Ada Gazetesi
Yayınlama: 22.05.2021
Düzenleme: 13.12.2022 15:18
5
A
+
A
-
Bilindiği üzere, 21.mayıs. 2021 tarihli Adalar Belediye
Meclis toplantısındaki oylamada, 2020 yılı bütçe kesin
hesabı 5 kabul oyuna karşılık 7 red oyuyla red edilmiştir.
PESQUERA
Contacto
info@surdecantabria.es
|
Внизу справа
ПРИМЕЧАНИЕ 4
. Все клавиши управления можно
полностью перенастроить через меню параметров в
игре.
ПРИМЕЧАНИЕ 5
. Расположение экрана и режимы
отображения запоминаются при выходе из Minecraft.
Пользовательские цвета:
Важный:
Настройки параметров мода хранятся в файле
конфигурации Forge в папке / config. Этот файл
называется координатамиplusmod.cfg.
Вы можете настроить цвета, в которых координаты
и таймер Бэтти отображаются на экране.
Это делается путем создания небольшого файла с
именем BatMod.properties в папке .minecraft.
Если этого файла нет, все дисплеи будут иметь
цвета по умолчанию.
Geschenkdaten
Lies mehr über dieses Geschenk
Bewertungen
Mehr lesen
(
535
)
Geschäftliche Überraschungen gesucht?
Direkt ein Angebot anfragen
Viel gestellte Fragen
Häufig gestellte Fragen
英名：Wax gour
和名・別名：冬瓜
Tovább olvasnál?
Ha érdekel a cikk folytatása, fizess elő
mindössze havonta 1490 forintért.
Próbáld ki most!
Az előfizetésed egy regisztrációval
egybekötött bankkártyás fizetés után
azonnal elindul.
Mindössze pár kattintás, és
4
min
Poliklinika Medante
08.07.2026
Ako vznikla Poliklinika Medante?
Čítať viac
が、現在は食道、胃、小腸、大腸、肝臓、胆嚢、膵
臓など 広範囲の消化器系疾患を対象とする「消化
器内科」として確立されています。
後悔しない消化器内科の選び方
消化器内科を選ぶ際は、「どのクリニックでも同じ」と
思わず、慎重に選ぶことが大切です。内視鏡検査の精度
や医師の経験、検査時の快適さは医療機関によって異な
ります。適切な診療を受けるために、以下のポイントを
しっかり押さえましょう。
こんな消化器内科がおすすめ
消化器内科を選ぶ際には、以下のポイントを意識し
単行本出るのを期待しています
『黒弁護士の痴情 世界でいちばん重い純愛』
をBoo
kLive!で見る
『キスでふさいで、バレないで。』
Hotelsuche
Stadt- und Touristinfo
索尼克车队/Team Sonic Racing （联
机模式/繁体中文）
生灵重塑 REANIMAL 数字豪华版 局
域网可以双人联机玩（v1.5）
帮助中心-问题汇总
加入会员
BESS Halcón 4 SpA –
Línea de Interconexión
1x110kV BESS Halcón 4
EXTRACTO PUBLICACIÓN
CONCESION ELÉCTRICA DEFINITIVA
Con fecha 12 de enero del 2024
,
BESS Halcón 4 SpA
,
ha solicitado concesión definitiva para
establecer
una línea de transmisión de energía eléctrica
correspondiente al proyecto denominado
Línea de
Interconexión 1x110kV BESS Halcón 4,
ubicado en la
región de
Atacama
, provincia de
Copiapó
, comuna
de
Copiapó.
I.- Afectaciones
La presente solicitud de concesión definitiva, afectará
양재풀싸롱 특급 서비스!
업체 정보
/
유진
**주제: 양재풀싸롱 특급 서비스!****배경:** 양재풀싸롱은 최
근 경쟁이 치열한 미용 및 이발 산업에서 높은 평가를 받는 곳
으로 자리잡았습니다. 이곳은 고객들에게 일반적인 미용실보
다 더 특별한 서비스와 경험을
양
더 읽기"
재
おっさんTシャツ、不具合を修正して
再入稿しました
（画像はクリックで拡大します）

-----

Job | Please reproduce the material line for line, unchanged, beginning at its first line and stopping after the line that contains "こんな消化器内科がおすすめ".

Response for this exercise |
Ada Gazetesi
Yayınlama: 22.05.2021
Düzenleme: 13.12.2022 15:18
5
A
+
A
-
Bilindiği üzere, 21.mayıs. 2021 tarihli Adalar Belediye
Meclis toplantısındaki oylamada, 2020 yılı bütçe kesin
hesabı 5 kabul oyuna karşılık 7 red oyuyla red edilmiştir.
PESQUERA
Contacto
info@surdecantabria.es
|
Внизу справа
ПРИМЕЧАНИЕ 4
. Все клавиши управления можно
полностью перенастроить через меню параметров в
игре.
ПРИМЕЧАНИЕ 5
. Расположение экрана и режимы
отображения запоминаются при выходе из Minecraft.
Пользовательские цвета:
Важный:
Настройки параметров мода хранятся в файле
конфигурации Forge в папке / config. Этот файл
называется координатамиplusmod.cfg.
Вы можете настроить цвета, в которых координаты
и таймер Бэтти отображаются на экране.
Это делается путем создания небольшого файла с
именем BatMod.properties в папке .minecraft.
Если этого файла нет, все дисплеи будут иметь
цвета по умолчанию.
Geschenkdaten
Lies mehr über dieses Geschenk
Bewertungen
Mehr lesen
(
535
)
Geschäftliche Überraschungen gesucht?
Direkt ein Angebot anfragen
Viel gestellte Fragen
Häufig gestellte Fragen
英名：Wax gour
和名・別名：冬瓜
Tovább olvasnál?
Ha érdekel a cikk folytatása, fizess elő
mindössze havonta 1490 forintért.
Próbáld ki most!
Az előfizetésed egy regisztrációval
egybekötött bankkártyás fizetés után
azonnal elindul.
Mindössze pár kattintás, és
4
min
Poliklinika Medante
08.07.2026
Ako vznikla Poliklinika Medante?
Čítať viac
が、現在は食道、胃、小腸、大腸、肝臓、胆嚢、膵
臓など 広範囲の消化器系疾患を対象とする「消化
器内科」として確立されています。
後悔しない消化器内科の選び方
消化器内科を選ぶ際は、「どのクリニックでも同じ」と
思わず、慎重に選ぶことが大切です。内視鏡検査の精度
や医師の経験、検査時の快適さは医療機関によって異な
ります。適切な診療を受けるために、以下のポイントを
しっかり押さえましょう。
こんな消化器内科がおすすめ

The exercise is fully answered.